Donc j’écris et surtout je dessine avec des annotations précises et j’essaye d’être le plus rigoureux possible dans le vocabulaire corse qui est extrêmement riche et d’une grande qualité par sa diversité étymologique avec des mots aux racines latines, grecs ou même allemandes.

 

N’y a-t-il pas une forme de militantisme dans votre démarche ?

Militantisme oui car je ne veux pas me laisser envahir d’abord par des formes de gallicisme outrancières, et puis par l’invasion des mots italiens, cela me chagrine lorsque je vois des pratiques qui par facilité tendent à arranger des mots français ou à ajouter un « u » aux mots italien. Je ne suis d’ailleurs pas favorable au fait d’unifier la langue corse qui selon moi anéantirait toute sa richesse. Je lutte aussi pour intégrer à mes livres le maximum de variantes régionales, c’est un peu mon combat de tous les jours, un travail non pas de force mais qui nécessite beaucoup de patience.

Mais je ne suis pas non plus un militant de base, je le dis souvent, à chacun sa baleine blanche. Moi je cite les choses, chacun en prend, chacun son combat, je ne fais qu’offrir ce que j’ai recueilli sur soixante-dix ans d’âge.

 

Vous avez commencé d’ailleurs à publier vos études dans les années 1980, est ce que l’on peut dire, d’une certaine façon, que votre démarche s’inscrivait dans le fil du riacquistu ?

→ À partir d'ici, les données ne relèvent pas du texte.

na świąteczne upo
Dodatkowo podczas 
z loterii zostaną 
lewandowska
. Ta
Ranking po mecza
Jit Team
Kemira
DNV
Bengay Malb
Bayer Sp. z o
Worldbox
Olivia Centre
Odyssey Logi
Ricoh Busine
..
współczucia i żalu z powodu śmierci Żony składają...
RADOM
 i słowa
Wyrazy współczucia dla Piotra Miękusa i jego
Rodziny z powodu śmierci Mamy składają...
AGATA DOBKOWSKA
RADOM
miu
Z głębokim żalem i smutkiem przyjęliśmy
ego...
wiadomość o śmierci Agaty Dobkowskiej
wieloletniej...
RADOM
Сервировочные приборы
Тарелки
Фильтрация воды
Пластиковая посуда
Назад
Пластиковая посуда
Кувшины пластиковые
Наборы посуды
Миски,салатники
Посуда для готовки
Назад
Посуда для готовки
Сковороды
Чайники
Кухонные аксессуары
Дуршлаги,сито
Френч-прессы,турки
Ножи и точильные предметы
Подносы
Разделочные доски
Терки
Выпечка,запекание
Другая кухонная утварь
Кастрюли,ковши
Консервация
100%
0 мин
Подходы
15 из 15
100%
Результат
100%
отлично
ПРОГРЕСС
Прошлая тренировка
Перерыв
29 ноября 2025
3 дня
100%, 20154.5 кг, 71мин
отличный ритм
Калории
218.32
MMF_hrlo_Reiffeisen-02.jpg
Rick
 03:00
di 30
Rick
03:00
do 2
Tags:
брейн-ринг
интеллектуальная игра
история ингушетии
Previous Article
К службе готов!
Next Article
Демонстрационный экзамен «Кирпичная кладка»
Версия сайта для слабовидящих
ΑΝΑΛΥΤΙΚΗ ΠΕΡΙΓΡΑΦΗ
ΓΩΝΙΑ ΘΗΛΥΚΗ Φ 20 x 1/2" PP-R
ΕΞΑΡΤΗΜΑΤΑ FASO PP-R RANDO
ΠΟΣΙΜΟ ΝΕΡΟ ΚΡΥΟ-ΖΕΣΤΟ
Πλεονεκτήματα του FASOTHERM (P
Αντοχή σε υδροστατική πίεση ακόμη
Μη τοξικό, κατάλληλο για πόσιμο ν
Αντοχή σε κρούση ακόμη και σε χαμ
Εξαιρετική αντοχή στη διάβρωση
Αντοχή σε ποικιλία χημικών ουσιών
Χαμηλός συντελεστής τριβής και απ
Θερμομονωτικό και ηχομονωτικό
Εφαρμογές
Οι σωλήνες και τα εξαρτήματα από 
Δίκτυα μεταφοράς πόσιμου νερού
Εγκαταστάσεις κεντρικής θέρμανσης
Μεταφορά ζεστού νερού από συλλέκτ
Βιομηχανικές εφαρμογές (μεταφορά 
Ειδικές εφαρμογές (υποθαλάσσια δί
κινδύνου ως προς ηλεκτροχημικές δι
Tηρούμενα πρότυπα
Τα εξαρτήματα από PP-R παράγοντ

Non, parchi sò natu acquistatu. En 1970 lorsque débute le riacquistu j’ai vingt-quatre ans, je savais parler corse, je savais l’écrire, je savais le chanter, je n’ai pas eu le besoin de ré-acquérir quoique ce soit. Maintenant ma démarche s’inscrit dans la transmission de tout ce que je sais, de la manière la plus pure si je puis dire.

 

Pour conclure, auriez-vous un message, un conseil à adresser aux jeunes générations ?

Oui, c’est de lire beaucoup, d’apprendre beaucoup et surtout de vérifier beaucoup. Il faut toujours vérifier, il faut avoir un esprit critique, un esprit élevé et je pense que là, ils vont exceller parce que nous avons des intelligences en Corse, que je pense supérieures. D’ailleurs comme le dit Balzac, tout insulaire est supérieur au continental (sur un ton moqueur). •

Interview réalisée par Florian Riolacci.